(What you have to do): Your task is to repeat exactly the lines below between the line holding "3: (120, 408)" and the line holding "29: (188, 109)", inclusive, and only those.

(Raw data):
....
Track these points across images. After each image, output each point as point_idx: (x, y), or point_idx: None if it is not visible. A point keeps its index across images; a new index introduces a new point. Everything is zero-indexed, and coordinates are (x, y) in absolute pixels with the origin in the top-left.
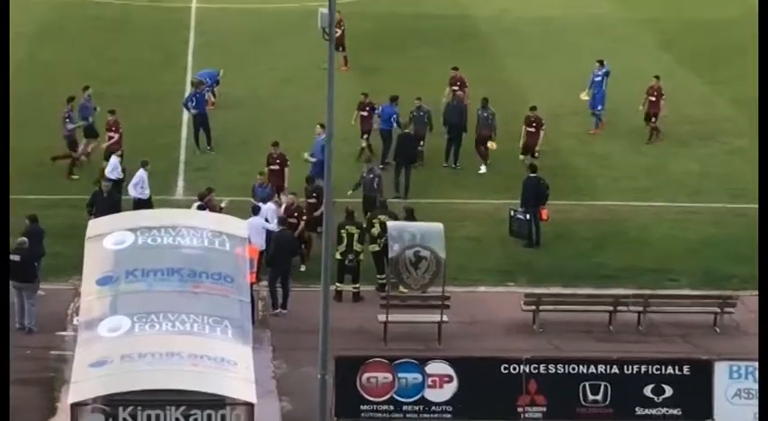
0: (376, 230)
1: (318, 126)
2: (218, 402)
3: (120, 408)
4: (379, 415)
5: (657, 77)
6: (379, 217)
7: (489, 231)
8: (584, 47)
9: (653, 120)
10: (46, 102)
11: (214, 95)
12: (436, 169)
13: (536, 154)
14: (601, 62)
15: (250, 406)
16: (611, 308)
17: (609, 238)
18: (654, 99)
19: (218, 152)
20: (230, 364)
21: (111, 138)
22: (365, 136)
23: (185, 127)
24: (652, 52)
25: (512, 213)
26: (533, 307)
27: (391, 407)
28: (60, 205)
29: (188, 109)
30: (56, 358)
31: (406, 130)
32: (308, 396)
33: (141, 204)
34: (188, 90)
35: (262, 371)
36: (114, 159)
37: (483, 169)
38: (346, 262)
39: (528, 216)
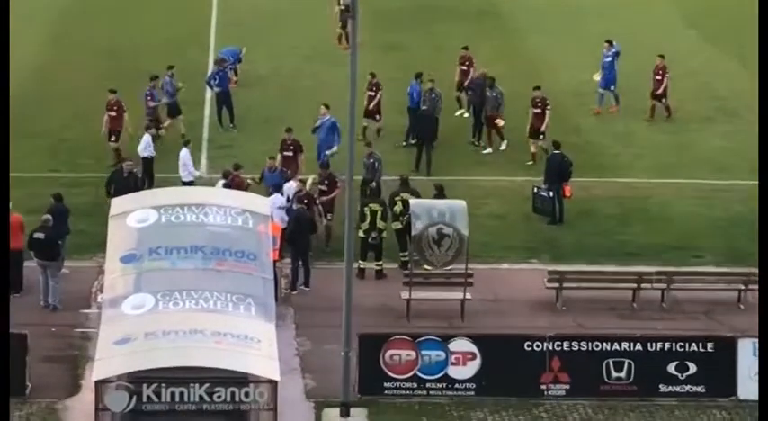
0: (398, 208)
1: (323, 107)
2: (241, 379)
3: (145, 385)
4: (403, 392)
5: (662, 56)
6: (402, 194)
7: (512, 208)
8: (609, 24)
9: (664, 99)
10: (71, 79)
11: (236, 73)
12: (460, 147)
13: (542, 135)
14: (609, 42)
15: (273, 383)
16: (634, 285)
17: (632, 215)
18: (659, 78)
19: (241, 130)
20: (253, 342)
21: (111, 117)
22: (377, 116)
23: (208, 105)
24: (678, 30)
25: (535, 190)
26: (557, 284)
27: (414, 385)
28: (85, 183)
29: (211, 87)
30: (80, 336)
31: (424, 107)
32: (332, 373)
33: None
34: (211, 68)
35: (285, 348)
36: (147, 137)
37: (503, 146)
38: (369, 239)
39: (551, 193)
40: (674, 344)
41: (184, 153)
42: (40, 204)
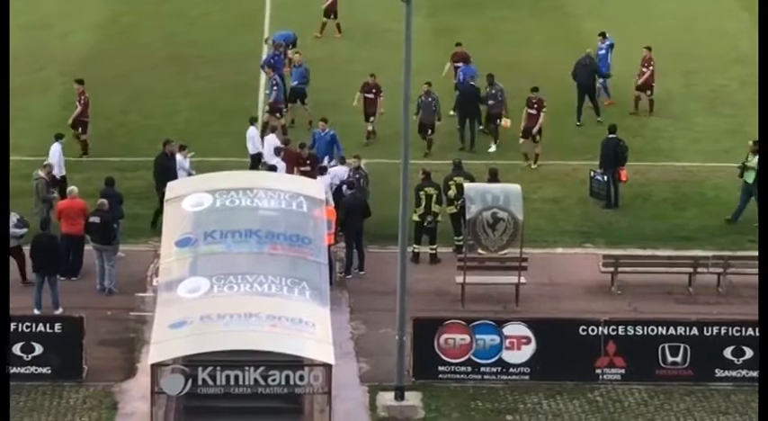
0: (452, 192)
1: (321, 122)
2: (296, 363)
3: (200, 369)
4: (457, 376)
5: (649, 48)
6: (455, 178)
7: (567, 193)
8: (664, 7)
9: (648, 93)
10: (127, 64)
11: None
12: (514, 132)
13: (537, 138)
14: (603, 35)
15: (328, 367)
16: (690, 269)
17: (688, 199)
18: (644, 70)
19: (295, 114)
20: (308, 325)
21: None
22: (371, 119)
23: (262, 88)
24: (733, 11)
25: (591, 174)
26: (612, 268)
27: (469, 369)
28: (141, 167)
29: (265, 71)
30: (135, 319)
31: (471, 83)
32: (386, 357)
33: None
34: (265, 52)
35: (339, 332)
36: (253, 130)
37: (493, 148)
38: (425, 223)
39: (606, 177)
40: (730, 328)
41: (271, 138)
42: (96, 189)
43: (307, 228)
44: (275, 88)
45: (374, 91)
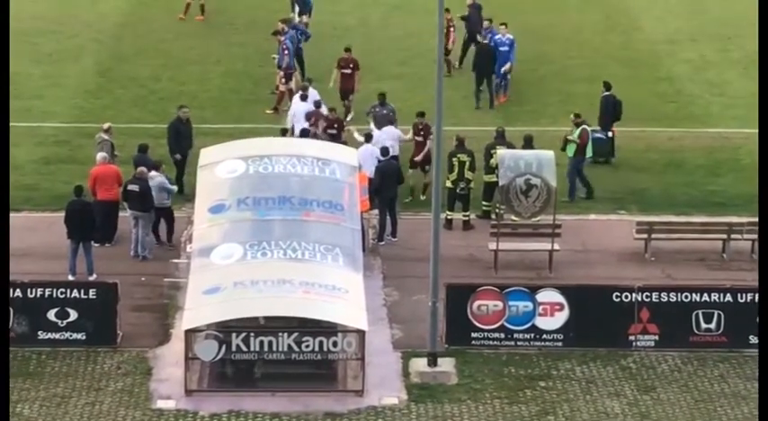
....
(Problem solution):
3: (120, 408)
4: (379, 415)
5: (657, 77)
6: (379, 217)
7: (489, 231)
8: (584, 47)
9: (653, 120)
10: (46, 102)
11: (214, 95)
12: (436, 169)
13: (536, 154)
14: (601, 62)
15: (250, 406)
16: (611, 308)
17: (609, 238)
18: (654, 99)
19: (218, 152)
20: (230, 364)
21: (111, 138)
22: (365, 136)
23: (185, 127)
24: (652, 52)
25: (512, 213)
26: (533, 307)
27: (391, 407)
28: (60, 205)
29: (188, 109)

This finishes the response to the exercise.